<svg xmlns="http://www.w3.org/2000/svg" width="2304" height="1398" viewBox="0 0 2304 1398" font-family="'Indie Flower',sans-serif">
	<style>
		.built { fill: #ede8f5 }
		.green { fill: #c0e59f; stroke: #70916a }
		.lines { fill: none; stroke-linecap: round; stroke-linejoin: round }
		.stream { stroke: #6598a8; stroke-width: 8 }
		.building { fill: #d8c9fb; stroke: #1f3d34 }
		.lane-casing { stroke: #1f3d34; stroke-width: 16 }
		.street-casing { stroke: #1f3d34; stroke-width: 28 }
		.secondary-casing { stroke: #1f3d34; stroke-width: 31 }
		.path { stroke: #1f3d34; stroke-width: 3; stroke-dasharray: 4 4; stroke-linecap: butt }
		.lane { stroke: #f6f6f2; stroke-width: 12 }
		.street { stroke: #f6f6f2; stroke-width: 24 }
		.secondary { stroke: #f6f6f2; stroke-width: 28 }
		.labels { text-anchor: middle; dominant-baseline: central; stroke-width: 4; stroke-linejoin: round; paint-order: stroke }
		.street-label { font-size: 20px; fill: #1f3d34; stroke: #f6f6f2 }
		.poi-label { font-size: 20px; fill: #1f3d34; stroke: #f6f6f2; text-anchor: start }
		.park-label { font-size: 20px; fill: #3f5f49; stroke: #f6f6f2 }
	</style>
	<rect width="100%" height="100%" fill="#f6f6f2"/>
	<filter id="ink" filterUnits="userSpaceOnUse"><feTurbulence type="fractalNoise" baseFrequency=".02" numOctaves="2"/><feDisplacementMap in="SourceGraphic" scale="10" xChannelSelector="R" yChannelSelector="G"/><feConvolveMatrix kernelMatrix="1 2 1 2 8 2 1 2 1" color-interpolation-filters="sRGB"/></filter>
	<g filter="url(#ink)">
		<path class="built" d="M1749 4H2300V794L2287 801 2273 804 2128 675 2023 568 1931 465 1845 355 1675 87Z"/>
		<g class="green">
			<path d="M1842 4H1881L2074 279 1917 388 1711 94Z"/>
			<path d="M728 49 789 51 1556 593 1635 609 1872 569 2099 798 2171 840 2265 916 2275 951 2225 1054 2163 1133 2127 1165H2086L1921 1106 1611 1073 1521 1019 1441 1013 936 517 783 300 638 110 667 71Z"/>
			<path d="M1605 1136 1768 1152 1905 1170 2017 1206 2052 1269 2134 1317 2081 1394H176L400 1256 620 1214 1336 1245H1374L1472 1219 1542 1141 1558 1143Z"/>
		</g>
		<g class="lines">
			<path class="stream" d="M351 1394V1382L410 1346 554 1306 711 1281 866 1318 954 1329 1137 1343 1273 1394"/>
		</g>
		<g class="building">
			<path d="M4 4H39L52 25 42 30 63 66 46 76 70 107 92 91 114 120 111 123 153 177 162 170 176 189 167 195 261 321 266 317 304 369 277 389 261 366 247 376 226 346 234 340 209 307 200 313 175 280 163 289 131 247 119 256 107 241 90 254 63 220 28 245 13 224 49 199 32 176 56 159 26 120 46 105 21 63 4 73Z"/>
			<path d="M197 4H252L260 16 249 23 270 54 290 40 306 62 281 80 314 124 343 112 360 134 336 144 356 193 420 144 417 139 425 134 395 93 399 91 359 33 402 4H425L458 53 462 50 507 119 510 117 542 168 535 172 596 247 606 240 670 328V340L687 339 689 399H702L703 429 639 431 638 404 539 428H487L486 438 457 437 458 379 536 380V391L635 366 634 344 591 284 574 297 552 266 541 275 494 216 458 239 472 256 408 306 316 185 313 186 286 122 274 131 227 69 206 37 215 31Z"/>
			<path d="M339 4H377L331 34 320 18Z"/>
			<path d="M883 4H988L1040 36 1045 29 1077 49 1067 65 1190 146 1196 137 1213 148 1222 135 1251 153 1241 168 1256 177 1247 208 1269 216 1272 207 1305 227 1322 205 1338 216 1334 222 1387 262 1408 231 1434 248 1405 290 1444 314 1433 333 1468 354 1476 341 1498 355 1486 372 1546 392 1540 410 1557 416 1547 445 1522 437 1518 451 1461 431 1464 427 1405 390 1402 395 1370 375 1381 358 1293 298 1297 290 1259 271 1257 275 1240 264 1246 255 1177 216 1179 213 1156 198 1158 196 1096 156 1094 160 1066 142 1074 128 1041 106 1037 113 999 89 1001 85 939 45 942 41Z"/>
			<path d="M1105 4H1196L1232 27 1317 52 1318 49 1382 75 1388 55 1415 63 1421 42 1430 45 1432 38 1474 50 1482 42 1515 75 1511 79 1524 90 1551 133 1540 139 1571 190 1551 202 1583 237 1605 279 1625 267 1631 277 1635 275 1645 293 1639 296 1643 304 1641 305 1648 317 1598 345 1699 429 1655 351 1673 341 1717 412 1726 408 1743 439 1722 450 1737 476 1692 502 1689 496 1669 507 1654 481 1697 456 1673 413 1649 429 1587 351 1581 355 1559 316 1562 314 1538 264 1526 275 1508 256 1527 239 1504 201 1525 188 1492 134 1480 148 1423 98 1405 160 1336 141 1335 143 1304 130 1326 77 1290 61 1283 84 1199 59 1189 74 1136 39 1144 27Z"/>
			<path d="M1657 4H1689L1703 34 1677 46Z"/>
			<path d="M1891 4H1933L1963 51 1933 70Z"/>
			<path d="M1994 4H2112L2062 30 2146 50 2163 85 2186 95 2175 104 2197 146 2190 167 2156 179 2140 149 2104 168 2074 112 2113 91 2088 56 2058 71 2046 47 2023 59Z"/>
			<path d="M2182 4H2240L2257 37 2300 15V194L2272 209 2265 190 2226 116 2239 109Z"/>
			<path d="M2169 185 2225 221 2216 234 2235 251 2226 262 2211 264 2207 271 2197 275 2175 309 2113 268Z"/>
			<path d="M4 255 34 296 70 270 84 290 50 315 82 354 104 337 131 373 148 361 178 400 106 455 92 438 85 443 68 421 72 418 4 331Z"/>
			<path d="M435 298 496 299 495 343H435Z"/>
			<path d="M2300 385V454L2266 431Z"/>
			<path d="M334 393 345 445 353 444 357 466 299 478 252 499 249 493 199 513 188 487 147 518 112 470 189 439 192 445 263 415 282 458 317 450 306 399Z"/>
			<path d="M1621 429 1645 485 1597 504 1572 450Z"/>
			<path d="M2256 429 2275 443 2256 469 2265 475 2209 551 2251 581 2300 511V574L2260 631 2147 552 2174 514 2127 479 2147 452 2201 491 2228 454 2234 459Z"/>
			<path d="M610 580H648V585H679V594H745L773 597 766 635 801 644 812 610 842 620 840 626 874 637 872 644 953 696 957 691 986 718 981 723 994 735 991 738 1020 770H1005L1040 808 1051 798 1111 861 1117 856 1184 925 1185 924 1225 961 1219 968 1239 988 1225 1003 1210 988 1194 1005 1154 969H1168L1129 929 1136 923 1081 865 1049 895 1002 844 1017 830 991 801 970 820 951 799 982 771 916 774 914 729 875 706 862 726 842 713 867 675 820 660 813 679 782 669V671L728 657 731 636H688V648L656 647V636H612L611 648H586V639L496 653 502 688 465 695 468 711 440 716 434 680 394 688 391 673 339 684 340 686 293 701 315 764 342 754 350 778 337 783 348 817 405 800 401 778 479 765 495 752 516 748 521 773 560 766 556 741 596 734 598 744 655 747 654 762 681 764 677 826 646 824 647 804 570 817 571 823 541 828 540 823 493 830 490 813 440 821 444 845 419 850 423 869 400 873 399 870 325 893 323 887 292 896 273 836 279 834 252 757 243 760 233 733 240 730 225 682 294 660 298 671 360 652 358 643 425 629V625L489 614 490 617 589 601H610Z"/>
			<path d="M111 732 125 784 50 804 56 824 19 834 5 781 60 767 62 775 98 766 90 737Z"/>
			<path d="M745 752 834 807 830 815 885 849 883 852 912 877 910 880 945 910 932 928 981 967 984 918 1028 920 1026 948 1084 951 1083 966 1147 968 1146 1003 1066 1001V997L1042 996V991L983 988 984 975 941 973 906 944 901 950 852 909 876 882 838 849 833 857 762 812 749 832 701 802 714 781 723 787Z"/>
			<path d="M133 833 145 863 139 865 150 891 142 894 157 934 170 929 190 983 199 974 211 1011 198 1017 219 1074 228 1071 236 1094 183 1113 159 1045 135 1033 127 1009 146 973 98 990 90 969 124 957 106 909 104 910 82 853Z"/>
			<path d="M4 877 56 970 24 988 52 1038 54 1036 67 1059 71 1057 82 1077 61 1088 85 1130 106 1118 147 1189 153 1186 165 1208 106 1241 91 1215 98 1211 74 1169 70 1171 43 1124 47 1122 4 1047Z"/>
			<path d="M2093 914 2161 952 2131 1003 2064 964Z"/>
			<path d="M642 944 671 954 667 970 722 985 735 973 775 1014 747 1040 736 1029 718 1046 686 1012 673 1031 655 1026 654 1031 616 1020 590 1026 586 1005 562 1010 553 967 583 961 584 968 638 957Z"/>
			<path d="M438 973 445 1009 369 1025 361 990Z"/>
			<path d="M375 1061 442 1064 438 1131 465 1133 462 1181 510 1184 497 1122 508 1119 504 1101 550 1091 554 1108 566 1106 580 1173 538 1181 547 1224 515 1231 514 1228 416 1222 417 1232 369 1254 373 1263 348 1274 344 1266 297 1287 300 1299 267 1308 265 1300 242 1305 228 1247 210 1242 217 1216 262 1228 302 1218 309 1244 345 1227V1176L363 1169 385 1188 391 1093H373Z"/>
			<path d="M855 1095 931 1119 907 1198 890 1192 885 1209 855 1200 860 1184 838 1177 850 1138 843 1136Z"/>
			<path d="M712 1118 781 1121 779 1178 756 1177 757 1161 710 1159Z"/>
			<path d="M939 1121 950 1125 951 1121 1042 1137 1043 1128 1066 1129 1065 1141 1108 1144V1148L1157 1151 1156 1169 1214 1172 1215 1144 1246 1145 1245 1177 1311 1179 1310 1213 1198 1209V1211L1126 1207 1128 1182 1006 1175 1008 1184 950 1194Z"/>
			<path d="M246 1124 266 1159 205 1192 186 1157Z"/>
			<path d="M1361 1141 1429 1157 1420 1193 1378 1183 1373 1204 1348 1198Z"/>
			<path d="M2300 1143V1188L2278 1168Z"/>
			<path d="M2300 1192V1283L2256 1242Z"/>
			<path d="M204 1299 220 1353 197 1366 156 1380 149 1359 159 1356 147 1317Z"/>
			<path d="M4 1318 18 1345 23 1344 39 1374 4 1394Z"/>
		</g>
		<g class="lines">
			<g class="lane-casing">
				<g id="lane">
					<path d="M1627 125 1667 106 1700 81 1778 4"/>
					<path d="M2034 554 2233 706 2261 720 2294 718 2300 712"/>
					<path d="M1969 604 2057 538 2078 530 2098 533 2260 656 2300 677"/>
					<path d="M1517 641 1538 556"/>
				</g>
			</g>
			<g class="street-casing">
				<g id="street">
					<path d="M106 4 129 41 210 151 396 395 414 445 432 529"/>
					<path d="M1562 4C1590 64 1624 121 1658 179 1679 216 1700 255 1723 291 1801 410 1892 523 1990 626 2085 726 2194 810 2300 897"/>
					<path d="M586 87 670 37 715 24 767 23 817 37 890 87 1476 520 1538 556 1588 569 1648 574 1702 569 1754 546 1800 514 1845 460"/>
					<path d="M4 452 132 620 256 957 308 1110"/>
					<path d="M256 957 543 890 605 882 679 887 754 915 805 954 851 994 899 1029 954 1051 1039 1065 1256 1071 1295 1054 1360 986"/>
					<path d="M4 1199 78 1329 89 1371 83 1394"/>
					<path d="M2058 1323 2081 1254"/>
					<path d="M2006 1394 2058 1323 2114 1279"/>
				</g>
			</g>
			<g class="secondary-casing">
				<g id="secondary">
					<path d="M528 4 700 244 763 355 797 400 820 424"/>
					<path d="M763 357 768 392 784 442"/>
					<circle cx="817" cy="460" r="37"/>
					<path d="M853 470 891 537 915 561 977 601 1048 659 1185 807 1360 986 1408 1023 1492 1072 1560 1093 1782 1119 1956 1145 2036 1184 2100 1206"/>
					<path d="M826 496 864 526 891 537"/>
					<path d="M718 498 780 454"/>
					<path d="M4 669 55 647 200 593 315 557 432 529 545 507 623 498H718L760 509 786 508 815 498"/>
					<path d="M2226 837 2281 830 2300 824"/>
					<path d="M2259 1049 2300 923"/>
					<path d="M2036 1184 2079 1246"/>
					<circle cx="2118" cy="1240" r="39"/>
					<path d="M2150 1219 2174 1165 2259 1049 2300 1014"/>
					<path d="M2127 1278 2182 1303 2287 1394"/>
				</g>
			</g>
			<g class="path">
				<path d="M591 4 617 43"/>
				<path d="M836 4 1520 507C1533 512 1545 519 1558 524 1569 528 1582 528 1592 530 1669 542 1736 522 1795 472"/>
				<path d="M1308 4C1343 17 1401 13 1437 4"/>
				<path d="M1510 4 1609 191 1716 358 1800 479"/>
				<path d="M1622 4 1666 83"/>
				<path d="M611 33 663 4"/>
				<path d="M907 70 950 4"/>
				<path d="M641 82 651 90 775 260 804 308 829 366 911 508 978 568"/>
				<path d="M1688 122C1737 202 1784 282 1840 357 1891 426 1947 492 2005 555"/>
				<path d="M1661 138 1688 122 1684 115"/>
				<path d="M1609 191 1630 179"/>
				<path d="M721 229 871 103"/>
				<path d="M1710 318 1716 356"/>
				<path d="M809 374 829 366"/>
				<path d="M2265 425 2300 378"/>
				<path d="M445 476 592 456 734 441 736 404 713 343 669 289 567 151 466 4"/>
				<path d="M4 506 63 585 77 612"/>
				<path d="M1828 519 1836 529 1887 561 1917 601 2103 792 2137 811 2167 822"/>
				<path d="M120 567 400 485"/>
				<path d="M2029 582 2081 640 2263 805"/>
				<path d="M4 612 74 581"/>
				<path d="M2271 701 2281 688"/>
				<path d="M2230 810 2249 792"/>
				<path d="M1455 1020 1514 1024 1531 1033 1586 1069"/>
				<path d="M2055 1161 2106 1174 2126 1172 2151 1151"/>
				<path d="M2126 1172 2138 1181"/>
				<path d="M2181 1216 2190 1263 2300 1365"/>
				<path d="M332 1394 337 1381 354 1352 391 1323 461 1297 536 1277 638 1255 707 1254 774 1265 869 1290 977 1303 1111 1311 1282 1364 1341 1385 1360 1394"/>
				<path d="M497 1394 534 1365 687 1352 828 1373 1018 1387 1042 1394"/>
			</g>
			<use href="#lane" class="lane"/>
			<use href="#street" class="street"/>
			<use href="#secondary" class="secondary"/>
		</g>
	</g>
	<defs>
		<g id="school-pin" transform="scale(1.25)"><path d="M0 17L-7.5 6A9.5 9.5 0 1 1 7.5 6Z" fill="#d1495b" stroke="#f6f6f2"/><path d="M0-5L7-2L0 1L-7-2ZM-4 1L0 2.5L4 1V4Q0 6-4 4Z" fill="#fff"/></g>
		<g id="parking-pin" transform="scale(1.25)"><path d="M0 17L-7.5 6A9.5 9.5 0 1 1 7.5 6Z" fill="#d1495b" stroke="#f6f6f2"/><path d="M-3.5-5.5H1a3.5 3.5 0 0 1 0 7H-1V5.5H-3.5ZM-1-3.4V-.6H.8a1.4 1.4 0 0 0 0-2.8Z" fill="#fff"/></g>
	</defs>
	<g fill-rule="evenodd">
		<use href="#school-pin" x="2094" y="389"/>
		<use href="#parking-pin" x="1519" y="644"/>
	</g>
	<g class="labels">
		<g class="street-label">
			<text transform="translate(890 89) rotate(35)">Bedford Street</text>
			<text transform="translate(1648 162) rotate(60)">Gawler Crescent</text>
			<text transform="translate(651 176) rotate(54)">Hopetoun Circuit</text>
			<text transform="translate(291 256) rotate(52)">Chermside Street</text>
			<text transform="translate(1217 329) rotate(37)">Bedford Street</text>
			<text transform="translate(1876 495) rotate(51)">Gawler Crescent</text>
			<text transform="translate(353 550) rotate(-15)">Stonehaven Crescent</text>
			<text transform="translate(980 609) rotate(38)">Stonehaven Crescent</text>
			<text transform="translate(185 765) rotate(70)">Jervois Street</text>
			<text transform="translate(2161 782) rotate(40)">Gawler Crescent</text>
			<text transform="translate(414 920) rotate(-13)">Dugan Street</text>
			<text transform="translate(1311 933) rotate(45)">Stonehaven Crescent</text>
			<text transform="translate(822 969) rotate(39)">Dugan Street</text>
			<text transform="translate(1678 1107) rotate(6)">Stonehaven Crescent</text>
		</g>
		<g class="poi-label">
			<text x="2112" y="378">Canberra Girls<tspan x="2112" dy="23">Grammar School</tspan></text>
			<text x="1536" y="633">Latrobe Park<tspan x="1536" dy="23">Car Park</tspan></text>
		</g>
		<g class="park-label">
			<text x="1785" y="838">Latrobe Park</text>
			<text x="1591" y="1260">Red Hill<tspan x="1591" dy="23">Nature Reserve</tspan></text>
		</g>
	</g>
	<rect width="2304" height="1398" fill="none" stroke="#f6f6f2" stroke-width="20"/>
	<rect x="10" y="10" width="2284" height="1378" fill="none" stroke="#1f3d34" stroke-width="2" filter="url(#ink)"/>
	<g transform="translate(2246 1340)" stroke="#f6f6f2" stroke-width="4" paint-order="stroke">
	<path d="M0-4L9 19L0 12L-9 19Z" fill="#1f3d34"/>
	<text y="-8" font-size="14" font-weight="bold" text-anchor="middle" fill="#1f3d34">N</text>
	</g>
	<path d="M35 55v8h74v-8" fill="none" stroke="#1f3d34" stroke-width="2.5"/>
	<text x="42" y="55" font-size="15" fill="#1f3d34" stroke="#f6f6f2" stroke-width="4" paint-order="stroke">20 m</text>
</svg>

..........

→ WHAT IS EXPECTED:
Return the lines of the records that include the string "linejoin".

→ REPLY:
		.lines { fill: none; stroke-linecap: round; stroke-linejoin: round }
		.labels { text-anchor: middle; dominant-baseline: central; stroke-width: 4; stroke-linejoin: round; paint-order: stroke }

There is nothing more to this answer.